Houston lawyer William M. Stradley said his firm had been hired by Murray.
Jackson collapsed Thursday at his rented home in Los Angeles. Police seized Murray's car in search of evidence but have insisted that the doctor has been cooperative and do not consider him a criminal suspect.
Records reveal years of financial troubles for Murray, who practices medicine in California, Nevada and Texas; his Nevada medical practice, Global Cardiovascular Associates, was slapped with more than $400,000 in court judgments, and he faces at least two other pending cases and several tax liens.
The person close to the family said that while there were reports that the singer was distant from his family, Jackson spoke with his mother, Katherine, quite regularly and his father, Joe, had seen his son shortly before his death.
His other eight siblings, including fellow superstar Janet, may not have talked to him recently but were not estranged.
The pop star left behind three children: Michael Joseph Jackson Jr., known as Prince Michael, 12; Paris Michael Katherine Jackson, 11; and Prince Michael II, 7. The elder children were born to ex-wife Deborah Rowe, while the youngest is his biological son, born to a surrogate mother.
Rowe and Jackson married in 1996 and divorced in 1999.
No family members were present in the mansion when Jackson died Thursday, the person close to the family said. In the call to the emergency dispatcher released by fire officials Friday, an unidentified caller tells a dispatcher that Jackson's doctor is performing cardiopulmonary resuscitation.

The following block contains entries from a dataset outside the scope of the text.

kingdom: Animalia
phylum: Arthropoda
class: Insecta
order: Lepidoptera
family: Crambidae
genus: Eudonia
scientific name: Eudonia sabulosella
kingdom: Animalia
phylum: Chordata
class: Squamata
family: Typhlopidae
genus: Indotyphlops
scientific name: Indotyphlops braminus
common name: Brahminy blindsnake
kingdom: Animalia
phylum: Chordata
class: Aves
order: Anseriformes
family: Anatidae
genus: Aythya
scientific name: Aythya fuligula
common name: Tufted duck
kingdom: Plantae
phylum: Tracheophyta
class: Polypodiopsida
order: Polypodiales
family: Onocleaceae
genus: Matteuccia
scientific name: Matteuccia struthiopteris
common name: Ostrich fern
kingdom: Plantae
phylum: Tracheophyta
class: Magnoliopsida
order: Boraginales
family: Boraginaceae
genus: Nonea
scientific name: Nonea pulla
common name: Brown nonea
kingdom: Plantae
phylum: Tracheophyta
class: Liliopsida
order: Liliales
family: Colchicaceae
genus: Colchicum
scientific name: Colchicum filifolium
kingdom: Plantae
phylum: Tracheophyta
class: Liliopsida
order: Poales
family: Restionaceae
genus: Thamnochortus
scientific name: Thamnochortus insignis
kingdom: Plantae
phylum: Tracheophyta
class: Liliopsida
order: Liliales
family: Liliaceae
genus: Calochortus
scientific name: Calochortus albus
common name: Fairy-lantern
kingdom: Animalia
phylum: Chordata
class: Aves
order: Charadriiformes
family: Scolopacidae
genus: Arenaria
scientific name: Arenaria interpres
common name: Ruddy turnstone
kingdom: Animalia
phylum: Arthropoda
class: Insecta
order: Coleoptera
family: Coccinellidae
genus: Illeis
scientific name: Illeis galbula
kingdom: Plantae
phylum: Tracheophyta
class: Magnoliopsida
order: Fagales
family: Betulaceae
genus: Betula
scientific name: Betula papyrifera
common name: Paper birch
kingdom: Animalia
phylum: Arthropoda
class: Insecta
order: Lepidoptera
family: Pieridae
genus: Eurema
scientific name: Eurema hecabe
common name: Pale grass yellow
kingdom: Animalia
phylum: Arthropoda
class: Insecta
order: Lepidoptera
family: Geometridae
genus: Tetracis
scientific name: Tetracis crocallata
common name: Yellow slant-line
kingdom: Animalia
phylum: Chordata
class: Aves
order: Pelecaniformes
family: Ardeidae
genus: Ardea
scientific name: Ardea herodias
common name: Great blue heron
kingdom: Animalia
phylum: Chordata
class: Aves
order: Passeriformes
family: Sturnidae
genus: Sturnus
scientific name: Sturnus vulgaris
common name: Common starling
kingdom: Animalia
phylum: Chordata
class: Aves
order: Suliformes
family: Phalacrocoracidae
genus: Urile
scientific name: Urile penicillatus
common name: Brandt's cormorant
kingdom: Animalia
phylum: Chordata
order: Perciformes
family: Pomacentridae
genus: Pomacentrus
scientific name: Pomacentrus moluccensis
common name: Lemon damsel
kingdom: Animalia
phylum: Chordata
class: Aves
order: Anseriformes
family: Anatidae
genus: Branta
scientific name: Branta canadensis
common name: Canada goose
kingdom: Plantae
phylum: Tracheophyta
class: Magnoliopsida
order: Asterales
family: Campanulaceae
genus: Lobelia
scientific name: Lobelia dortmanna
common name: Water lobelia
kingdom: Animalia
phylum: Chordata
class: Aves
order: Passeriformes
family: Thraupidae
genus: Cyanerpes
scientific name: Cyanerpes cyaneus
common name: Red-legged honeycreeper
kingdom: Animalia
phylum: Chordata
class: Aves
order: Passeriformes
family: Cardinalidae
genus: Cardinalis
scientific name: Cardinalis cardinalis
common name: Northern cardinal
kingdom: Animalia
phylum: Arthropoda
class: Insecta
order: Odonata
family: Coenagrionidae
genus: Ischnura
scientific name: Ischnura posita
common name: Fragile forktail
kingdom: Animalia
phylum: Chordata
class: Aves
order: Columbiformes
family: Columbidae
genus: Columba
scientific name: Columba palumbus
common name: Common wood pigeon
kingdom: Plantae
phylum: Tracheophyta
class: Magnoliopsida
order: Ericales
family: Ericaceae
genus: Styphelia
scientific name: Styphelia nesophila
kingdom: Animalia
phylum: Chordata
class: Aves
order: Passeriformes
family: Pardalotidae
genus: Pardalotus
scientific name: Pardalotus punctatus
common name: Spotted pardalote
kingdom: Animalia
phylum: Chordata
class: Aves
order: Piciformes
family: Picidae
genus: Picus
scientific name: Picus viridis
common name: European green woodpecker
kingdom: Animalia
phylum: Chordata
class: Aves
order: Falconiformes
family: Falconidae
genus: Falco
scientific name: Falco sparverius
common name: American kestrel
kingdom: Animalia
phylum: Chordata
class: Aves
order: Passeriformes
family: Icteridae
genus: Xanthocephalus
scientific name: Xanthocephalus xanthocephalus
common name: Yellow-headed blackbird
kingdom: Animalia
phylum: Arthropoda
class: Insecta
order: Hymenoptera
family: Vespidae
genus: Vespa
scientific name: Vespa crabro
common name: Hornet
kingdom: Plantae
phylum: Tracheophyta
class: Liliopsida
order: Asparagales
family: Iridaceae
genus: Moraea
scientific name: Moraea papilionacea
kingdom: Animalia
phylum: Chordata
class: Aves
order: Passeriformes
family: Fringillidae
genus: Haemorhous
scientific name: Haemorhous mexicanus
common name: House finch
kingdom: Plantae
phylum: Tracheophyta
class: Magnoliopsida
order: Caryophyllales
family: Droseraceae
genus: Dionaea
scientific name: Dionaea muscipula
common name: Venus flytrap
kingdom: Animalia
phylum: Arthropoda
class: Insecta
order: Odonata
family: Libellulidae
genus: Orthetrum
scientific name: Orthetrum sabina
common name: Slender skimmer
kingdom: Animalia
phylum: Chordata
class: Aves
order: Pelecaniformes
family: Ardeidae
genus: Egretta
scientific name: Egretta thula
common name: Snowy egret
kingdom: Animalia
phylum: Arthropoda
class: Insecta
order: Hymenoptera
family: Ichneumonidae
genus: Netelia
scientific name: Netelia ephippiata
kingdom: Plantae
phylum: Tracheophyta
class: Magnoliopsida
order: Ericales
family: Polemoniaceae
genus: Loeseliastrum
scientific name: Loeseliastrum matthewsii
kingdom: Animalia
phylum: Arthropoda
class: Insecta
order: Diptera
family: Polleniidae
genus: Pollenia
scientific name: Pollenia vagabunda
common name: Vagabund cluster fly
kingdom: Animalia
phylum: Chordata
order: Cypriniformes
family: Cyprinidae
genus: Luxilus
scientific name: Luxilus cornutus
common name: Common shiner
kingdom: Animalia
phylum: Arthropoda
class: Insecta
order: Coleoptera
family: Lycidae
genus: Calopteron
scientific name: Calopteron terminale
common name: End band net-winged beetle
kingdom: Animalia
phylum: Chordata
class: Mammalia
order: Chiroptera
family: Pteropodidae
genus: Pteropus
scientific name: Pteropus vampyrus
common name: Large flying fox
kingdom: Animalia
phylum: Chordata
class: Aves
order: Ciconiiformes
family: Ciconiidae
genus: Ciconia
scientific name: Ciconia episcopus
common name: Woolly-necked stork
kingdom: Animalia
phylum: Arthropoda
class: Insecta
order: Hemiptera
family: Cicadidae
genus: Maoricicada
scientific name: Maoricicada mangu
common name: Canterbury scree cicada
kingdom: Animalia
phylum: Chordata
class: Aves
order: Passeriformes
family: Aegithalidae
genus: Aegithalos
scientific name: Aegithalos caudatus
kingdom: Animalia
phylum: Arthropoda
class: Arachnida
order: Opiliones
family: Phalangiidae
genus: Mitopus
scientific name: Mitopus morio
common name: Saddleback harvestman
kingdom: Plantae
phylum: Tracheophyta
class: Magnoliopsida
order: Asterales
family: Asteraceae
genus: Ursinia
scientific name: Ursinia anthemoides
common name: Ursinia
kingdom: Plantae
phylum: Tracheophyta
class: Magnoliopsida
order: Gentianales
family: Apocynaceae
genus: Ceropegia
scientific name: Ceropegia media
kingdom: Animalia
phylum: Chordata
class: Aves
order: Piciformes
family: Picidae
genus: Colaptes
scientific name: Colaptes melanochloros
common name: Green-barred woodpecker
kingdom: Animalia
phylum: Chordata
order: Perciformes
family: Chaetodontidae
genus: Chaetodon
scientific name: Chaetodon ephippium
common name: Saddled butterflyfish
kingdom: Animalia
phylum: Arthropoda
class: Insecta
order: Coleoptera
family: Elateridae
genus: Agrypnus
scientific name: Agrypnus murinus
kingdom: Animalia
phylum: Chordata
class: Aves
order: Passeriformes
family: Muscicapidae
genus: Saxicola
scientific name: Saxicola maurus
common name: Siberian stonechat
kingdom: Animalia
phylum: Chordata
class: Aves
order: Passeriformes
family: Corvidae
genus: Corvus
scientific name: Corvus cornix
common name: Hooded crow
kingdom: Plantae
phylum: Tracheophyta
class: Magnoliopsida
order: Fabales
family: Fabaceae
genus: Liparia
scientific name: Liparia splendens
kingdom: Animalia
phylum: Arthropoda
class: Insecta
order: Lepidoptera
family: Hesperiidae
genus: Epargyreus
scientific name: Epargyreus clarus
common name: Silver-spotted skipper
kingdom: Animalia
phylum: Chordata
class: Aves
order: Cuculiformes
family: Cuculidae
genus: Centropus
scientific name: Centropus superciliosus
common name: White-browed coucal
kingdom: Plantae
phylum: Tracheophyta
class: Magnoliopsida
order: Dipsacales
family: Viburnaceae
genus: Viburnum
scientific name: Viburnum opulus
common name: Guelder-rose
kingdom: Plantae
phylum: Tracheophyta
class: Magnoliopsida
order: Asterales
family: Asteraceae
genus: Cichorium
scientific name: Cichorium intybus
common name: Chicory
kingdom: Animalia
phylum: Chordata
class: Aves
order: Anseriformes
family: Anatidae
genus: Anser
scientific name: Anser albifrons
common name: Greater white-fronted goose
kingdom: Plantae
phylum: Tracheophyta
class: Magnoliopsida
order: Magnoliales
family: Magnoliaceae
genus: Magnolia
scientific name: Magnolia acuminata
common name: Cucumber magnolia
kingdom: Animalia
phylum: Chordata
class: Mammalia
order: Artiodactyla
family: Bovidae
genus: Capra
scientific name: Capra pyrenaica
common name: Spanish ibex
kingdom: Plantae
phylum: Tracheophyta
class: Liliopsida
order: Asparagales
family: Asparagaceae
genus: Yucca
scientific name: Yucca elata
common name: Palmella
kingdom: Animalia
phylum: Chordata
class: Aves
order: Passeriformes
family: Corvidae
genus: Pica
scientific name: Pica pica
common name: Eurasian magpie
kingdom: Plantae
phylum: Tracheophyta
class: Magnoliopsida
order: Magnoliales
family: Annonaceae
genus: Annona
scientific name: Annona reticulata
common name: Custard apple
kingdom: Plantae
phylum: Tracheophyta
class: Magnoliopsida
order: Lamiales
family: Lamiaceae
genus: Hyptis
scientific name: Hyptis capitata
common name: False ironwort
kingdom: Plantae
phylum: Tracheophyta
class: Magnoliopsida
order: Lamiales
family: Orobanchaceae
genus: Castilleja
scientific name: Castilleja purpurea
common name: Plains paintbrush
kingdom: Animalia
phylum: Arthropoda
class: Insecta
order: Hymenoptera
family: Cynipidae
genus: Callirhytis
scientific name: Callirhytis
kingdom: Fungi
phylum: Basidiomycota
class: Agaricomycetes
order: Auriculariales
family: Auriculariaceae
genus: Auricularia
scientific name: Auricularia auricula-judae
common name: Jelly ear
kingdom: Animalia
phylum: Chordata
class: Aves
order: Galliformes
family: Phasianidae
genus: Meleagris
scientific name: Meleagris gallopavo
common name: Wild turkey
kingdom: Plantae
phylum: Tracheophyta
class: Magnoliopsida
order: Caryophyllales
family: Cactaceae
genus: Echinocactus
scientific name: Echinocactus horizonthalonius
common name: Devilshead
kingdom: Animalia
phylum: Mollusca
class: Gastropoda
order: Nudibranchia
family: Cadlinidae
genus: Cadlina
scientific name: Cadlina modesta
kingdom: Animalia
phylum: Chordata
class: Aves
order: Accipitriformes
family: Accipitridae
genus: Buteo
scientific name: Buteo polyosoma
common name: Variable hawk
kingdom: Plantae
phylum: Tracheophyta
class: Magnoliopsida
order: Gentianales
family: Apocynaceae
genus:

Asked by the dispatcher whether anyone saw what happened, the caller answers: "No, just the doctor, sir. The doctor has been the only one there."
The family is still trying to determine what kind of memorial to have for Jackson and when, and are debating between the idea of having a private ceremony or a grand celebration open to the public, the person close to the family said.
Jackson appeared to have suffered a heart attack, another person with knowledge of the situation who was not authorized to speak publicly and requested anonymity. A heart attack is a blocking of the arteries that deprives the heart of adequate blood and can cause cardiac arrest.
Jackson's brother Jermaine has said it was believed the pop singer went into cardiac arrest, an interruption of the normal heartbeat that can be caused by factors other than a heart attack.
The coroner's office said there were no signs of foul play or trauma.
Phillips said AEG Live held multiple insurance policies covering cancellation of the shows, and that some time in February Jackson submitted to several hours of physicals that the insurance underwriter insisted upon, and that Jackson passed them all.
"We had pretty good coverage, but a lot of it is going to depend on the toxicology results," he said. "We need to know what the cause of death was."